Vous avez entendu dire qu'une certaine fondation a des frais d'administration vraiment très élevés? Vous vous demandez combien d'argent est utilisé sur le terrain chaque fois que vous faites un chèque à un organisme de charité? La Tribune s'est intéressée aux frais d'administration et aux frais de collecte de différents organismes oeuvrant sur son territoire afin de faire le point sur cette question qui suscite souvent bien des interrogations chez les donateurs.


Aucun organisme ne se ressemble complètement et ne fait face aux mêmes défis - et donc, aux mêmes dépenses. Il est donc très difficile de comparer les organismes de charité et les fondations.

«C'est un milieu où on compare des choses incomparables, comme si, sous une seule et même étiquette, on tentait de regrouper des petits organismes et les fondations des gros hôpitaux», soutient Sylvain Lefèvre, professeur à l'école des sciences de gestion de l'Université du Québec à Montréal (UQAM).

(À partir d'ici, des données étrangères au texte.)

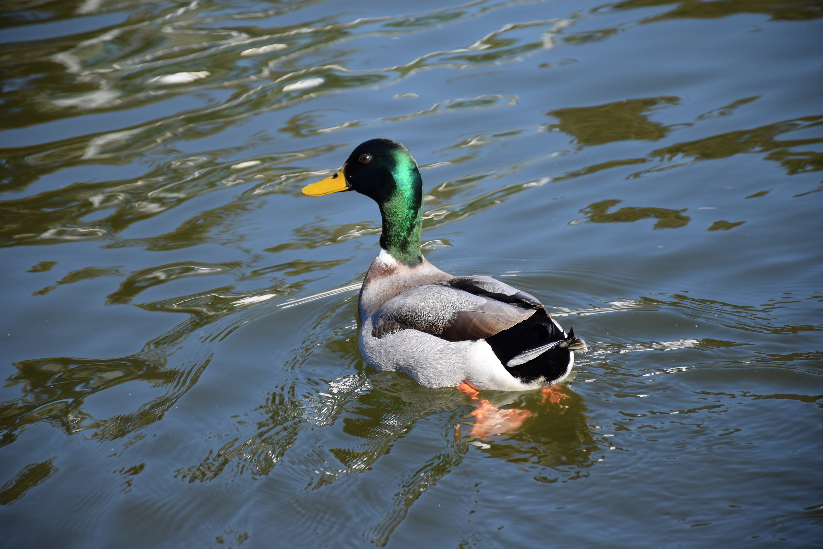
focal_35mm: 210
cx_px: 412
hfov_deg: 9.8
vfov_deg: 6.5
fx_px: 4800
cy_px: 274
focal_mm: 140
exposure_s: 1/400
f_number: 5.6
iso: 200
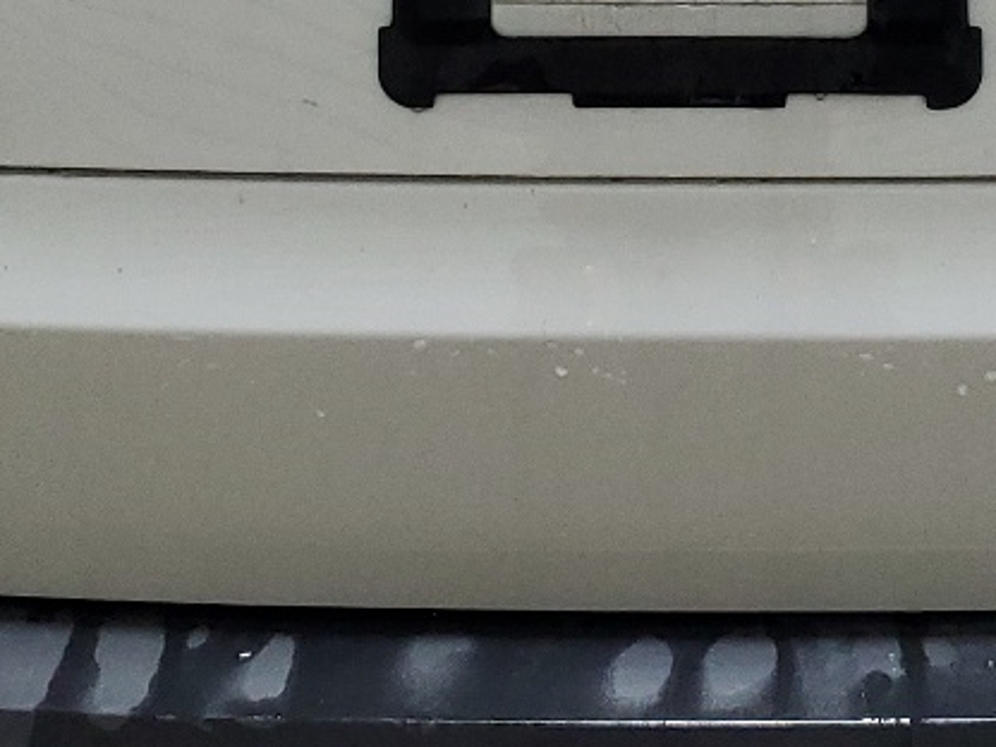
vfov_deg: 14.4
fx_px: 2877
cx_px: 651
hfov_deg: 19.6
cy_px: -98
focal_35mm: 100
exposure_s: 1/60.2
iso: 169
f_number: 1.5
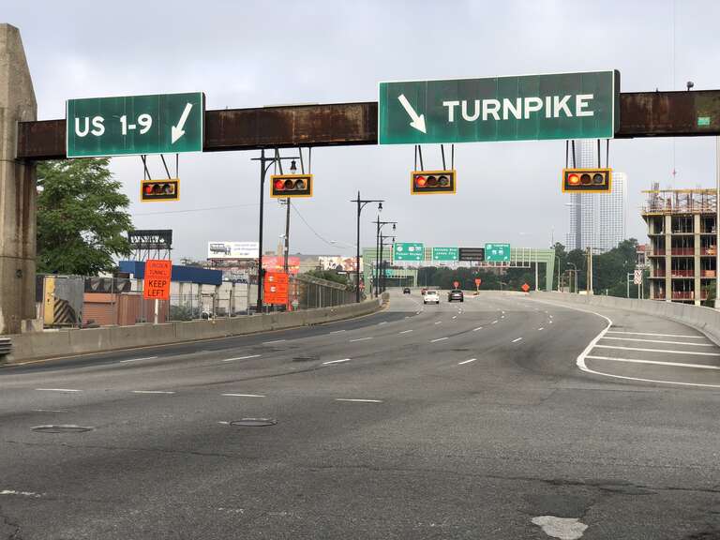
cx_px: 360
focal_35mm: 52
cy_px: 270
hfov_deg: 36.8
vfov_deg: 28.0
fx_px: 1082
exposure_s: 1/540
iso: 16
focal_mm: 6
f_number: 2.4
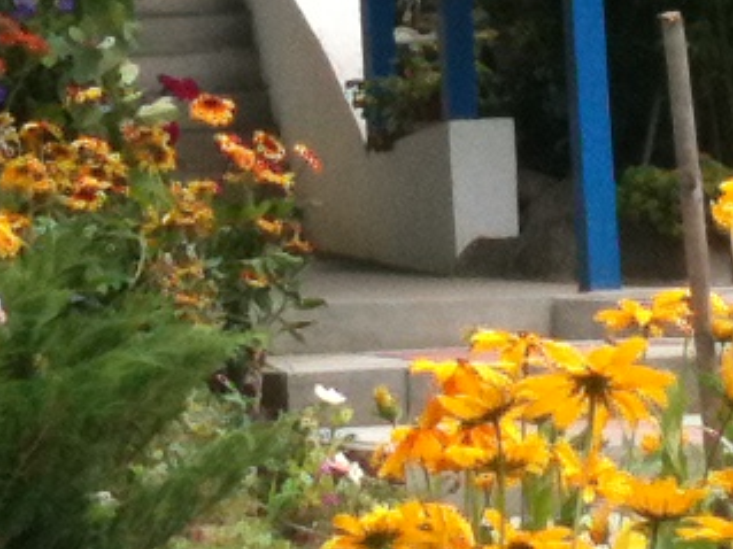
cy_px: -76
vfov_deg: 6.6
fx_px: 4763
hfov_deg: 8.8
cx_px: 156
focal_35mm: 225
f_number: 2.8
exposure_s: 1/360
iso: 64
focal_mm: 3.85
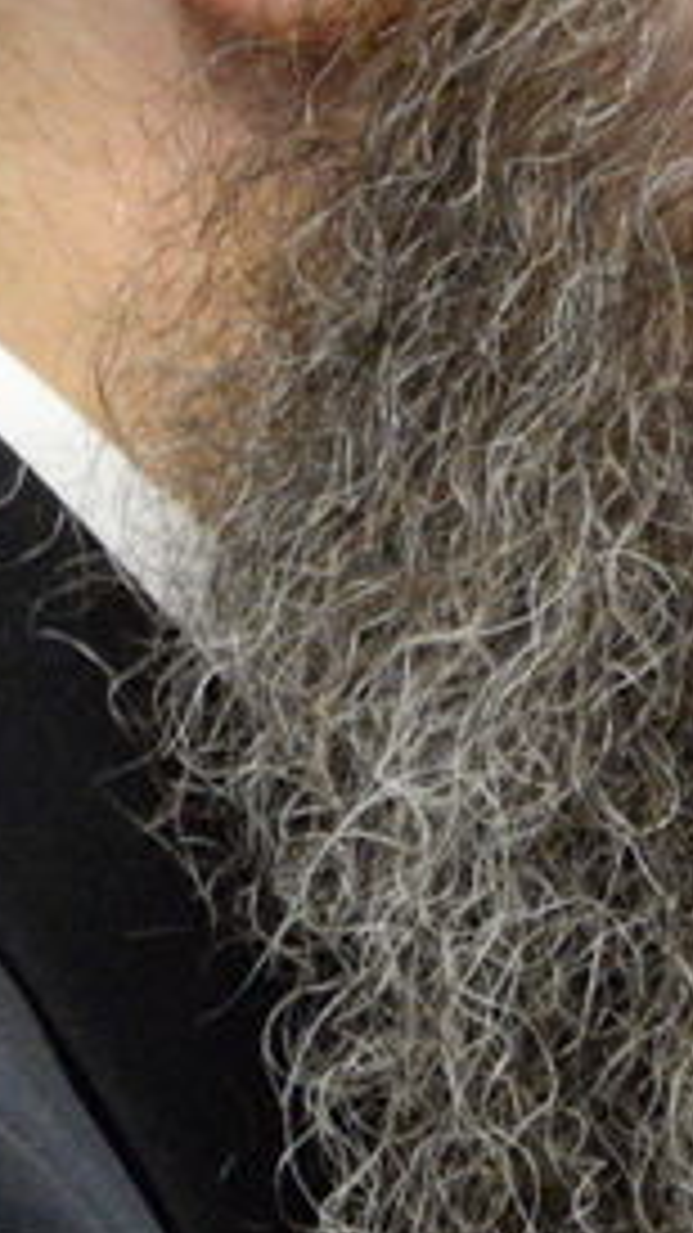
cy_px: -27
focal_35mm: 1444
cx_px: 1566
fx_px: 47201
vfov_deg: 1.5
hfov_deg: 0.8
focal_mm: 270
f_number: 6.3
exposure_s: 1/200
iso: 6400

Il y a pourtant toutes sortes d'organismes. À preuve... «Il y a des grandes fondations avec des salaires de plus de 100 000 $ et des petites organisations non gouvernementales (ONG) avec des salaires de moins de 30 000 $», illustre M. Lefebvre.

«On entend souvent le slogan : On veut que tout l'argent aille sur le terrain». Pourtant, il est essentiel que de l'argent soit investi pour payer le comptable et autres frais administratifs. Sans eux, ça ne fonctionnerait pas aussi bien. Quand je vois des frais de ce type, pour moi, ça veut dire que les missions sont bien pensées, bien préparées. Quand je vois des frais administratifs trop bas, ça me fait douter», dit-il.

Des frais à 0%?

Dans un récent sondage, 34 % des répondants avaient signifié que, selon eux, les frais d'administration devraient être de 0 % dans les organismes... «Les gens ne sont pas vraiment conscients de ce que sont ces organisations!» lance Daniel Lapointe, enseignant au certificat en philanthropie à l'Université de Montréal et auteur du livre La gestion philanthropique, guide pratique pour la collecte de fonds.

«Des frais d'administration, ce n'est pas de l'argent gaspillé. Les fondations, les organismes, ce sont des entreprises : ils ont besoin d'employés, d'un site web souvent mis à jour, d'un local, de téléphones!» explique Daniel Lapointe.

«Si on prend un organisme d'envergure canadien qui réussit à amasser 1 M$ par année, et dont 250 000 $ servent à opérer, il reste encore 750 000 $ pour la cause qu'ils soutiennent, ça représente vraiment une grande aide», ajoute M. Lapointe.

En comparaison, certains organismes vont diriger de façon artisanale : ils vont s'installer dans le sous-sol d'un des bénévoles, ne se verseront aucun salaire et utiliseront leur téléphone de maison. Résultat, les frais d'administration tourneront autour de 0 %, mais les sommes amassées augmenteront bien rarement au-delà des 50 000 $ par exemple.

«Cette somme est importante pour la cause, mais ça reste 50 000 $, c'est loin du 750 000 $», dit Daniel Lapointe.

Bonnes explications

L'enjeu derrière tout ça pour les organismes? Bien, très bien expliquer à quoi sont consacrées leurs dépenses. En effet, les dépenses des organismes de bienfaisance sont souvent perçues comme quelque chose «d'un peu honteux», quelque chose «d'un peu illégitime».

Les frais d'administration servent à payer les salaires des employés, les locaux où logent les organismes, le matériel qu'ils utilisent pour travailler. Encore là, les frais varient pour toutes sortes de raison selon la structure de l'ONG. «Pour donner un ordre de grandeur, je dirais que la cible est autour de 10 % des revenus», dit Sylvain Lefebvre.

«Il n'y a pas de seuil légal, mais quand les frais d'administration et de collecte de fonds dépassent 35 % du budget, les ONG sont plus à risque d'être vérifiés par les impôts.»